In group A, flap failure occurred in four (4%) cases, and all were managed by PMMC. We encountered 22 (26%) fistulas and 14 (16%) stenoses. In group B, flap failure occurred in six (6%) cases and was managed by PMMC. We encountered seven (7%) fistulas and three (3%) stenoses. Comparing complications among the two groups, we encountered a statistically significant difference in favor of group B for both fistula (P < .001) and stenosis (P = .001). We did not evidence any significant difference in terms of flap success rate.
First-line application of RF and ALT free flaps with long-lasting SBPS in reconstruction after PH/CH allows obtaining reduced incidences of both fistula and stenosis.
目的/假设:全喉切除术(TL)以及环状(CH)或部分下咽切除术(PH)后缺损有不同的重建方案可供选择。我们评估了两组采用不同策略治疗的患者的皮瓣成功率、咽皮肤瘘及咽食管狭窄发生率。
对两组接受TL联合PH/CH±颈段食管切除术并采用不同策略进行重建的患者进行比较。

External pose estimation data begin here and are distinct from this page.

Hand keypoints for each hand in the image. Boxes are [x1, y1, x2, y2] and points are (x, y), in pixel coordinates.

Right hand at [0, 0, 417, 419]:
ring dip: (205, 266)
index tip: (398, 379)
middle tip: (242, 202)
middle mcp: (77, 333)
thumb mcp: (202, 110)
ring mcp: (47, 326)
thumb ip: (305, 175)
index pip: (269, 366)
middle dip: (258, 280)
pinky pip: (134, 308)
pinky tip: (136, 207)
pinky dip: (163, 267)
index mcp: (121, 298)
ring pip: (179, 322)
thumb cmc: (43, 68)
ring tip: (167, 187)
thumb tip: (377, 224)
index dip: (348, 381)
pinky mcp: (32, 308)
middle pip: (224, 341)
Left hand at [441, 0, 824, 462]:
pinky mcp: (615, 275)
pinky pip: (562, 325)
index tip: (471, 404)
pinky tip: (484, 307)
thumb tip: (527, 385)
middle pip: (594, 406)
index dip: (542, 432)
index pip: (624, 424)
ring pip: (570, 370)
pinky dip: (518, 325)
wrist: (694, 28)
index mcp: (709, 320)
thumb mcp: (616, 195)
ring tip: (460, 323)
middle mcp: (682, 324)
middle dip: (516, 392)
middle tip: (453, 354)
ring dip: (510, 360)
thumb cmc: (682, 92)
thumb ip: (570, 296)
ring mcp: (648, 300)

A组(历史队列)由89例采用胸大肌肌皮瓣(PMMC)、桡侧前臂皮瓣(RF)和股前外侧皮瓣(ALT)重建的患者组成。未常规应用唾液转流支架(SBPS),其留置时间最长为14天。44例(49%)患者接受了术前放疗/同步放化疗(RT/CRT)。B组(前瞻性队列)包括105例采用RF或ALT重建且长期留置SBPS最长达45天的患者。61例(59%)接受了术前RT/CRT。
A组有4例(4%)出现皮瓣失败,均采用PMMC处理。出现22例(26%)瘘和14例(16%)狭窄。B组有6例(6%)出现皮瓣失败,采用PMMC处理。出现7例(7%)瘘和3例(3%)狭窄。比较两组并发症,瘘(P < .001)和狭窄(P = .001)方面B组均具有统计学意义上的显著优势。皮瓣成功率方面未发现显著差异。
在PH/CH术后重建中一线应用带长期SBPS的RF和ALT游离皮瓣可降低瘘和狭窄的发生率。